Immigrants and Refugees Need Support to Realize Their Potential

  • Language and cultural barriers make it very difficult for refugee and immigrant communities to integrate into larger society. Residents expressed feeling tremendous pressure and a sense of isolation and hopelessness because of inadequate interpretation and translation services, and limited access to English classes. Without proper support, these communities are unable to navigate existing social and economic systems. They have significant difficulty reporting problems with their housing and communicating with their landlords. In order for these residents to realize their full potential in society, language resources must be improved.
  • Refugees are often offered unacceptable or inappropriate housing placements. Some residents have been placed in neighborhoods far from their ethnic enclave and support systems, creating a sense of isolation. Furthermore, some have been placed in housing that is substandard, unhealthy and far too small. Lastly, refugee families need more education and ongoing assistance in how to use appliances and systems in their apartments, and how to exercise their rights and responsibilities as tenants.

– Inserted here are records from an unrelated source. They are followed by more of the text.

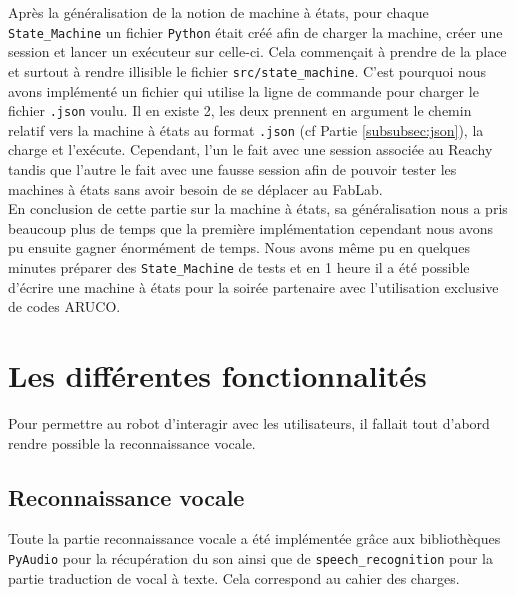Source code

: \documentclass[a4paper,french]{article}
\begin{document}
Après la généralisation de la notion de machine à états, pour chaque \texttt{State\_Machine} un fichier \texttt{Python} était créé afin de charger la machine, créer une session et lancer un exécuteur sur celle-ci. Cela commençait à prendre de la place et surtout à rendre illisible le fichier \texttt{src/state\_machine}. C'est pourquoi nous avons implémenté un fichier qui utilise la ligne de commande pour charger le fichier \texttt{.json} voulu. Il en existe 2, les deux prennent en argument le chemin relatif vers la machine à états  au format \texttt{.json} (cf Partie \ref{subsubsec:json}), la charge et l'exécute. Cependant, l'un le fait avec une session associée au Reachy tandis que l'autre le fait avec une fausse session afin de pouvoir tester les machines à états sans avoir besoin de se déplacer au FabLab. \\

En conclusion de cette partie sur la machine à états, sa généralisation nous a pris beaucoup plus de temps que la première implémentation cependant nous avons pu ensuite gagner énormément de temps. Nous avons même pu en quelques minutes préparer des \texttt{State\_Machine} de tests et en 1 heure il a été possible d'écrire une machine à états pour la soirée partenaire avec l'utilisation exclusive de codes ARUCO.

\section{Les différentes fonctionnalités}
Pour permettre au robot d'interagir avec les utilisateurs, il fallait tout d'abord rendre possible la reconnaissance vocale.
\subsection{Reconnaissance vocale}

Toute la partie reconnaissance vocale a été implémentée grâce aux bibliothèques \texttt{PyAudio} pour la récupération du son ainsi que de \texttt{speech\_recognition} pour la partie traduction de vocal à texte. Cela correspond au cahier des charges.
\end{document}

Existing Housing Stock Is Inadequate

  • The shortage of affordable housing is an overarching concern. Portland’s limited affordable housing supply is insufficient to meet swelling demand.
  • There is a mismatch in East Portland’s built environment between family sizes and apartment sizes. East Portland was developed largely during a time when small households and young families lived in apartments before purchasing homes. With an increasingly out-of-reach homeownership market, more families are staying in apartments instead of purchasing homes as their families grow. Additionally, there is a dearth of large dwelling units in Portland because it’s cheaper to build smaller units; larger units don’t command high enough rent to justify their upfront costs.
  • The City’s rental housing inspections program is effective but inadequately funded. Many of the apartment complexes surveyed as part of this project had multiple building code violations. This finding underscores the importance of using the Bureau of Development Services’ housing inspections program to address basic health and safety concerns in apartment complexes. Despite the need, there is a lack of inspectors and funding for the program. The inspection program, particularly the enhanced inspection model, must be supported to ensure healthy living standards for all households.

Next steps

In response to the challenge of integrating health-related amenities in multifamily rental housing, the City of Portland is exploring a more holistic approach to site design standards. This will require a thoughtful balance between competing demands for site area — maximum lot coverage, stormwater management facilities, recreation and garden space, and parking, in addition to other elements like setback and circulation requirements.

As part of the City of Portland’s 20-year update of its zoning code, which guides development of residential property, the City will more fully investigate how the different elements of site design can be more holistically integrated.

As the City sets policy direction, it will be important to create healthier housing opportunities without displacing current residents and pricing vulnerable people out. The unique challenges of East Portland call for a neighborhood-based approach that works with the existing strengths of the community to create sustained benefits for residents.